**Work task:** Transcribe the lines below character for character, from the first line of the records through the line containing "いつもは悪いと言いたそうだな", both ends included.

▼

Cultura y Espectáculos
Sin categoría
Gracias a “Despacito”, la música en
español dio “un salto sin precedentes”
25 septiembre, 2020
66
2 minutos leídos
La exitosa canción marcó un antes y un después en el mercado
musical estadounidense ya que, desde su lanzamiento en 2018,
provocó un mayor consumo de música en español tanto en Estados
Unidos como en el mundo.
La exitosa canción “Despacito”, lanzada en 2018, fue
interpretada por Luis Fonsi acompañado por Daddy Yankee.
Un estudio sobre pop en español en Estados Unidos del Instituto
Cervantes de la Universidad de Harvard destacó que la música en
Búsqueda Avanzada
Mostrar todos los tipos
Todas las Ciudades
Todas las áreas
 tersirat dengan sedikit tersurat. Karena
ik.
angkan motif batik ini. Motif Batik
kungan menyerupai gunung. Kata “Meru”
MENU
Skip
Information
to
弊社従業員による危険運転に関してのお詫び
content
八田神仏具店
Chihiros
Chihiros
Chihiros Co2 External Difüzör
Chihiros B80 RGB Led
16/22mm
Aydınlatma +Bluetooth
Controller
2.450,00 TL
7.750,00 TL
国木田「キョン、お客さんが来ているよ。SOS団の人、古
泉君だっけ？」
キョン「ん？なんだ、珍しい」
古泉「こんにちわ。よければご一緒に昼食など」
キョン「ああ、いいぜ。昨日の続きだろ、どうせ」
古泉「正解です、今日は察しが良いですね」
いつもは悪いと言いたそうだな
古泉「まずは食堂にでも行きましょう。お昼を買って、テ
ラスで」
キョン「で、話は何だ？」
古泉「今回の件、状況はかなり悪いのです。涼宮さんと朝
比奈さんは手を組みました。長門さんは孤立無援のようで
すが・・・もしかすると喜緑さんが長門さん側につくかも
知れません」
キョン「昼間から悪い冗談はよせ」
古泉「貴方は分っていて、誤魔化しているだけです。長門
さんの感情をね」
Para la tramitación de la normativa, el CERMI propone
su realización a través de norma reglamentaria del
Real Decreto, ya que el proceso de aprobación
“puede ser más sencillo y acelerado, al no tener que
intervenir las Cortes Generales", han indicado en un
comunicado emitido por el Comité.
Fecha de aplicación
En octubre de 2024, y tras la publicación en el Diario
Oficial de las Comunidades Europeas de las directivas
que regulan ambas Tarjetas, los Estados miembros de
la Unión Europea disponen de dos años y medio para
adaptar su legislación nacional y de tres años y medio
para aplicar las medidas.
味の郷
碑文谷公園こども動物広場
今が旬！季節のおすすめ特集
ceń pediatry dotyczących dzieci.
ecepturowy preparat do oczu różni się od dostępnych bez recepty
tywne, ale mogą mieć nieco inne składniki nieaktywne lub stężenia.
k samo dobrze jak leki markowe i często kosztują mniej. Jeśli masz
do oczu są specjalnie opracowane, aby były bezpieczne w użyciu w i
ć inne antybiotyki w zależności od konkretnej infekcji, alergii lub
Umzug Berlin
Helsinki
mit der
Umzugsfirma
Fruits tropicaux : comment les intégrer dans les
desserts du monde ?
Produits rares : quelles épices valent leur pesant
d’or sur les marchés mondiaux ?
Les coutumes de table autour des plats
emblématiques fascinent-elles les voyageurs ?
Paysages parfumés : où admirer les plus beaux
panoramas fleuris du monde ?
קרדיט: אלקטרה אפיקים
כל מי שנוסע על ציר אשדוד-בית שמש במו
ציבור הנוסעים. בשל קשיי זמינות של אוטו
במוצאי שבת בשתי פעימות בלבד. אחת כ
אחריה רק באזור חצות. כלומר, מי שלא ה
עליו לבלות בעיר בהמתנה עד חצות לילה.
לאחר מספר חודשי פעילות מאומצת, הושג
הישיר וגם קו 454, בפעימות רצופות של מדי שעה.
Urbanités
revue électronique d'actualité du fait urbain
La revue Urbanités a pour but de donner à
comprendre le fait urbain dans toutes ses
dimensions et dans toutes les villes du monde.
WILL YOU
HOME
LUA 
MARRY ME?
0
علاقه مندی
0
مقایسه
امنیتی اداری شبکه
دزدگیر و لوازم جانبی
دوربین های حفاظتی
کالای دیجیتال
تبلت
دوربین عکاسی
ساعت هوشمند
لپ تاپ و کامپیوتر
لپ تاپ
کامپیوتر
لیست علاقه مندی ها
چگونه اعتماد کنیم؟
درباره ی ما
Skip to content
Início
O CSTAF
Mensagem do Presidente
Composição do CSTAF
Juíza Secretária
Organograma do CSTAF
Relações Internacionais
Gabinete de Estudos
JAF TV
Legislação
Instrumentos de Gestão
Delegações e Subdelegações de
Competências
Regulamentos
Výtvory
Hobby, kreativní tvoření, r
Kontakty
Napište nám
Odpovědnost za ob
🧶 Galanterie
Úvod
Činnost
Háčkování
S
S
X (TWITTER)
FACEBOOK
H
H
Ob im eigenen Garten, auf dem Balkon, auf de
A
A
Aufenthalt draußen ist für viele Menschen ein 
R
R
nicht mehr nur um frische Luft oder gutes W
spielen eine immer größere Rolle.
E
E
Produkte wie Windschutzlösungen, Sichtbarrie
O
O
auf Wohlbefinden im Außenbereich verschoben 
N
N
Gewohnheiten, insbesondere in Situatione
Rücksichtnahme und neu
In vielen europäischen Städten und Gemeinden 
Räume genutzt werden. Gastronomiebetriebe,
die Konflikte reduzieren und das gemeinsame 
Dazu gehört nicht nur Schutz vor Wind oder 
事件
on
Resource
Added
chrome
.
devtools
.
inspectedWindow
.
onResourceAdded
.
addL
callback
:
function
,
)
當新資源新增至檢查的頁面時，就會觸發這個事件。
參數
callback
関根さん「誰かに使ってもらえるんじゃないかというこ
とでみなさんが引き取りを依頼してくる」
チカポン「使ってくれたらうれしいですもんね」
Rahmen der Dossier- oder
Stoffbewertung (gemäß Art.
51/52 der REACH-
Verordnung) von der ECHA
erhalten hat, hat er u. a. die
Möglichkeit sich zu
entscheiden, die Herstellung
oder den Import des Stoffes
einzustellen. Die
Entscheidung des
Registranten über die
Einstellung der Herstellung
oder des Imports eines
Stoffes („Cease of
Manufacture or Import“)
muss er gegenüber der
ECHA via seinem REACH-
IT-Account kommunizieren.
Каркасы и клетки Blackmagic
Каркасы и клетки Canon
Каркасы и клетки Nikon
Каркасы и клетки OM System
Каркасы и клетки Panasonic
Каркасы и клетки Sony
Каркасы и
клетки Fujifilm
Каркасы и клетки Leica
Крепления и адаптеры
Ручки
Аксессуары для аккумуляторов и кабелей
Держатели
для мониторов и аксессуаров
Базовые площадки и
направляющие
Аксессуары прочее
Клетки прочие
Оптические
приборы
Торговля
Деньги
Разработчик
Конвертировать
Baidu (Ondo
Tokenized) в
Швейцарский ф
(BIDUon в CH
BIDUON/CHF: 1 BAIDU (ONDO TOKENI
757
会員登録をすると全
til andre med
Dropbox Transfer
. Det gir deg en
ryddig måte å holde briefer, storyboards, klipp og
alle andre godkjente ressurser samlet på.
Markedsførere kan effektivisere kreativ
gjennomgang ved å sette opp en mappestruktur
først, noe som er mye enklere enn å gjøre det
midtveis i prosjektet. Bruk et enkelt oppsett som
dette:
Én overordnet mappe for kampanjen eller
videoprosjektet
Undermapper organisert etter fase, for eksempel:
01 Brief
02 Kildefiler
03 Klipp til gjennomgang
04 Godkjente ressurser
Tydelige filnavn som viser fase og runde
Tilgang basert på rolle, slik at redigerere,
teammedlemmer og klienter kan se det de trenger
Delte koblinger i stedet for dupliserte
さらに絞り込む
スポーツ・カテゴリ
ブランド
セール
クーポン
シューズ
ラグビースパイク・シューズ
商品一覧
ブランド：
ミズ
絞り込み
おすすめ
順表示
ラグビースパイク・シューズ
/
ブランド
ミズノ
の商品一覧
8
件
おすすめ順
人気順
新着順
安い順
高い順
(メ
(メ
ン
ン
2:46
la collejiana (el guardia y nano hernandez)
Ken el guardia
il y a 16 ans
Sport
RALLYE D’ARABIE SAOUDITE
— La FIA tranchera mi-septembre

▲

**Output for this exercise:**
Cultura y Espectáculos
Sin categoría
Gracias a “Despacito”, la música en
español dio “un salto sin precedentes”
25 septiembre, 2020
66
2 minutos leídos
La exitosa canción marcó un antes y un después en el mercado
musical estadounidense ya que, desde su lanzamiento en 2018,
provocó un mayor consumo de música en español tanto en Estados
Unidos como en el mundo.
La exitosa canción “Despacito”, lanzada en 2018, fue
interpretada por Luis Fonsi acompañado por Daddy Yankee.
Un estudio sobre pop en español en Estados Unidos del Instituto
Cervantes de la Universidad de Harvard destacó que la música en
Búsqueda Avanzada
Mostrar todos los tipos
Todas las Ciudades
Todas las áreas
 tersirat dengan sedikit tersurat. Karena
ik.
angkan motif batik ini. Motif Batik
kungan menyerupai gunung. Kata “Meru”
MENU
Skip
Information
to
弊社従業員による危険運転に関してのお詫び
content
八田神仏具店
Chihiros
Chihiros
Chihiros Co2 External Difüzör
Chihiros B80 RGB Led
16/22mm
Aydınlatma +Bluetooth
Controller
2.450,00 TL
7.750,00 TL
国木田「キョン、お客さんが来ているよ。SOS団の人、古
泉君だっけ？」
キョン「ん？なんだ、珍しい」
古泉「こんにちわ。よければご一緒に昼食など」
キョン「ああ、いいぜ。昨日の続きだろ、どうせ」
古泉「正解です、今日は察しが良いですね」
いつもは悪いと言いたそうだな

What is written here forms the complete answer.